- [Collected data]:
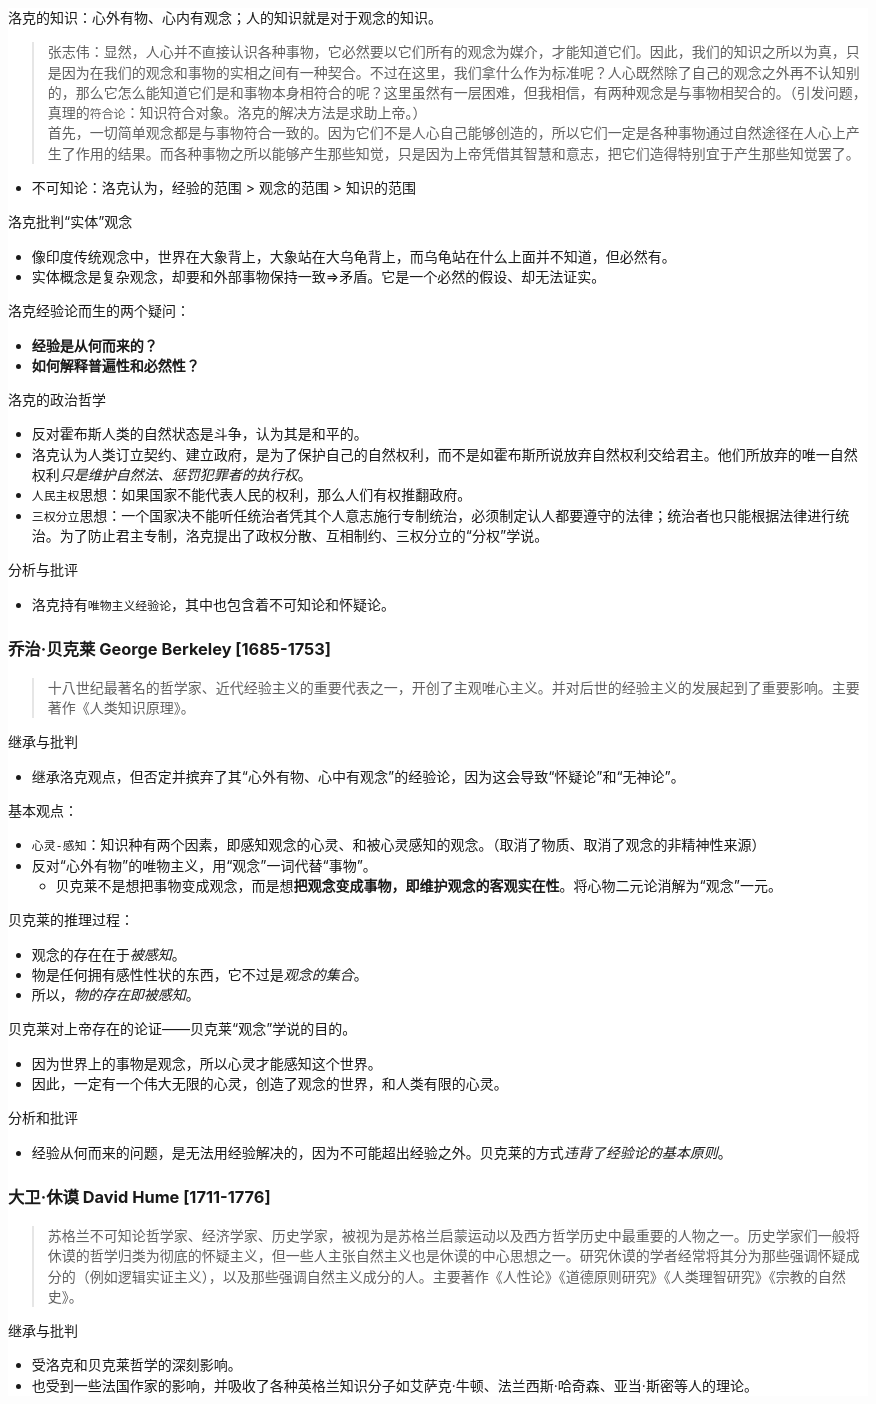 洛克的知识：心外有物、心内有观念；人的知识就是对于观念的知识。
  > 张志伟：显然，人心并不直接认识各种事物，它必然要以它们所有的观念为媒介，才能知道它们。因此，我们的知识之所以为真，只是因为在我们的观念和事物的实相之间有一种契合。不过在这里，我们拿什么作为标准呢？人心既然除了自己的观念之外再不认知别的，那么它怎么能知道它们是和事物本身相符合的呢？这里虽然有一层困难，但我相信，有两种观念是与事物相契合的。（引发问题，真理的`符合论`：知识符合对象。洛克的解决方法是求助上帝。）<br>
  > 首先，一切简单观念都是与事物符合一致的。因为它们不是人心自己能够创造的，所以它们一定是各种事物通过自然途径在人心上产生了作用的结果。而各种事物之所以能够产生那些知觉，只是因为上帝凭借其智慧和意志，把它们造得特别宜于产生那些知觉罢了。
  - 不可知论：洛克认为，经验的范围 > 观念的范围 > 知识的范围

洛克批判“实体”观念
  - 像印度传统观念中，世界在大象背上，大象站在大乌龟背上，而乌龟站在什么上面并不知道，但必然有。
  - 实体概念是复杂观念，却要和外部事物保持一致⇒矛盾。它是一个必然的假设、却无法证实。

洛克经验论而生的两个疑问：
  - **经验是从何而来的？**
  - **如何解释普遍性和必然性？**

洛克的政治哲学
  - 反对霍布斯人类的自然状态是斗争，认为其是和平的。
  - 洛克认为人类订立契约、建立政府，是为了保护自己的自然权利，而不是如霍布斯所说放弃自然权利交给君主。他们所放弃的唯一自然权利*只是维护自然法、惩罚犯罪者的执行权*。
  - `人民主权`思想：如果国家不能代表人民的权利，那么人们有权推翻政府。
  - `三权分立`思想：一个国家决不能听任统治者凭其个人意志施行专制统治，必须制定认人都要遵守的法律；统治者也只能根据法律进行统治。为了防止君主专制，洛克提出了政权分散、互相制约、三权分立的“分权”学说。

分析与批评
  - 洛克持有`唯物主义经验论`，其中也包含着不可知论和怀疑论。

### 乔治·贝克莱 George Berkeley [1685-1753]

> 十八世纪最著名的哲学家、近代经验主义的重要代表之一，开创了主观唯心主义。并对后世的经验主义的发展起到了重要影响。主要著作《人类知识原理》。

继承与批判
  - 继承洛克观点，但否定并摈弃了其“心外有物、心中有观念”的经验论，因为这会导致“怀疑论”和“无神论”。

基本观点：
  - `心灵-感知`：知识种有两个因素，即感知观念的心灵、和被心灵感知的观念。（取消了物质、取消了观念的非精神性来源）
  - 反对“心外有物”的唯物主义，用“观念”一词代替“事物”。
    - 贝克莱不是想把事物变成观念，而是想**把观念变成事物，即维护观念的客观实在性**。将心物二元论消解为“观念”一元。

贝克莱的推理过程：
  - 观念的存在在于*被感知*。
  - 物是任何拥有感性性状的东西，它不过是*观念的集合*。
  - 所以，*物的存在即被感知*。

贝克莱对上帝存在的论证——贝克莱“观念”学说的目的。
  - 因为世界上的事物是观念，所以心灵才能感知这个世界。
  - 因此，一定有一个伟大无限的心灵，创造了观念的世界，和人类有限的心灵。

分析和批评
  - 经验从何而来的问题，是无法用经验解决的，因为不可能超出经验之外。贝克莱的方式*违背了经验论的基本原则*。

### 大卫·休谟 David Hume [1711-1776]

> 苏格兰不可知论哲学家、经济学家、历史学家，被视为是苏格兰启蒙运动以及西方哲学历史中最重要的人物之一。历史学家们一般将休谟的哲学归类为彻底的怀疑主义，但一些人主张自然主义也是休谟的中心思想之一。研究休谟的学者经常将其分为那些强调怀疑成分的（例如逻辑实证主义），以及那些强调自然主义成分的人。主要著作《人性论》《道德原则研究》《人类理智研究》《宗教的自然史》。 

继承与批判
  - 受洛克和贝克莱哲学的深刻影响。
  - 也受到一些法国作家的影响，并吸收了各种英格兰知识分子如艾萨克·牛顿、法兰西斯·哈奇森、亚当·斯密等人的理论。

- [What you need to do]: Copy the listing above word for word, and leave out the pictures.

- [Task result]:
 洛克的知识：心外有物、心内有观念；人的知识就是对于观念的知识。
  > 张志伟：显然，人心并不直接认识各种事物，它必然要以它们所有的观念为媒介，才能知道它们。因此，我们的知识之所以为真，只是因为在我们的观念和事物的实相之间有一种契合。不过在这里，我们拿什么作为标准呢？人心既然除了自己的观念之外再不认知别的，那么它怎么能知道它们是和事物本身相符合的呢？这里虽然有一层困难，但我相信，有两种观念是与事物相契合的。（引发问题，真理的`符合论`：知识符合对象。洛克的解决方法是求助上帝。）<br>
  > 首先，一切简单观念都是与事物符合一致的。因为它们不是人心自己能够创造的，所以它们一定是各种事物通过自然途径在人心上产生了作用的结果。而各种事物之所以能够产生那些知觉，只是因为上帝凭借其智慧和意志，把它们造得特别宜于产生那些知觉罢了。
  - 不可知论：洛克认为，经验的范围 > 观念的范围 > 知识的范围

洛克批判“实体”观念
  - 像印度传统观念中，世界在大象背上，大象站在大乌龟背上，而乌龟站在什么上面并不知道，但必然有。
  - 实体概念是复杂观念，却要和外部事物保持一致⇒矛盾。它是一个必然的假设、却无法证实。

洛克经验论而生的两个疑问：
  - **经验是从何而来的？**
  - **如何解释普遍性和必然性？**

洛克的政治哲学
  - 反对霍布斯人类的自然状态是斗争，认为其是和平的。
  - 洛克认为人类订立契约、建立政府，是为了保护自己的自然权利，而不是如霍布斯所说放弃自然权利交给君主。他们所放弃的唯一自然权利*只是维护自然法、惩罚犯罪者的执行权*。
  - `人民主权`思想：如果国家不能代表人民的权利，那么人们有权推翻政府。
  - `三权分立`思想：一个国家决不能听任统治者凭其个人意志施行专制统治，必须制定认人都要遵守的法律；统治者也只能根据法律进行统治。为了防止君主专制，洛克提出了政权分散、互相制约、三权分立的“分权”学说。

分析与批评
  - 洛克持有`唯物主义经验论`，其中也包含着不可知论和怀疑论。

### 乔治·贝克莱 George Berkeley [1685-1753]

> 十八世纪最著名的哲学家、近代经验主义的重要代表之一，开创了主观唯心主义。并对后世的经验主义的发展起到了重要影响。主要著作《人类知识原理》。

继承与批判
  - 继承洛克观点，但否定并摈弃了其“心外有物、心中有观念”的经验论，因为这会导致“怀疑论”和“无神论”。

基本观点：
  - `心灵-感知`：知识种有两个因素，即感知观念的心灵、和被心灵感知的观念。（取消了物质、取消了观念的非精神性来源）
  - 反对“心外有物”的唯物主义，用“观念”一词代替“事物”。
    - 贝克莱不是想把事物变成观念，而是想**把观念变成事物，即维护观念的客观实在性**。将心物二元论消解为“观念”一元。

贝克莱的推理过程：
  - 观念的存在在于*被感知*。
  - 物是任何拥有感性性状的东西，它不过是*观念的集合*。
  - 所以，*物的存在即被感知*。

贝克莱对上帝存在的论证——贝克莱“观念”学说的目的。
  - 因为世界上的事物是观念，所以心灵才能感知这个世界。
  - 因此，一定有一个伟大无限的心灵，创造了观念的世界，和人类有限的心灵。

分析和批评
  - 经验从何而来的问题，是无法用经验解决的，因为不可能超出经验之外。贝克莱的方式*违背了经验论的基本原则*。

### 大卫·休谟 David Hume [1711-1776]

> 苏格兰不可知论哲学家、经济学家、历史学家，被视为是苏格兰启蒙运动以及西方哲学历史中最重要的人物之一。历史学家们一般将休谟的哲学归类为彻底的怀疑主义，但一些人主张自然主义也是休谟的中心思想之一。研究休谟的学者经常将其分为那些强调怀疑成分的（例如逻辑实证主义），以及那些强调自然主义成分的人。主要著作《人性论》《道德原则研究》《人类理智研究》《宗教的自然史》。 

继承与批判
  - 受洛克和贝克莱哲学的深刻影响。
  - 也受到一些法国作家的影响，并吸收了各种英格兰知识分子如艾萨克·牛顿、法兰西斯·哈奇森、亚当·斯密等人的理论。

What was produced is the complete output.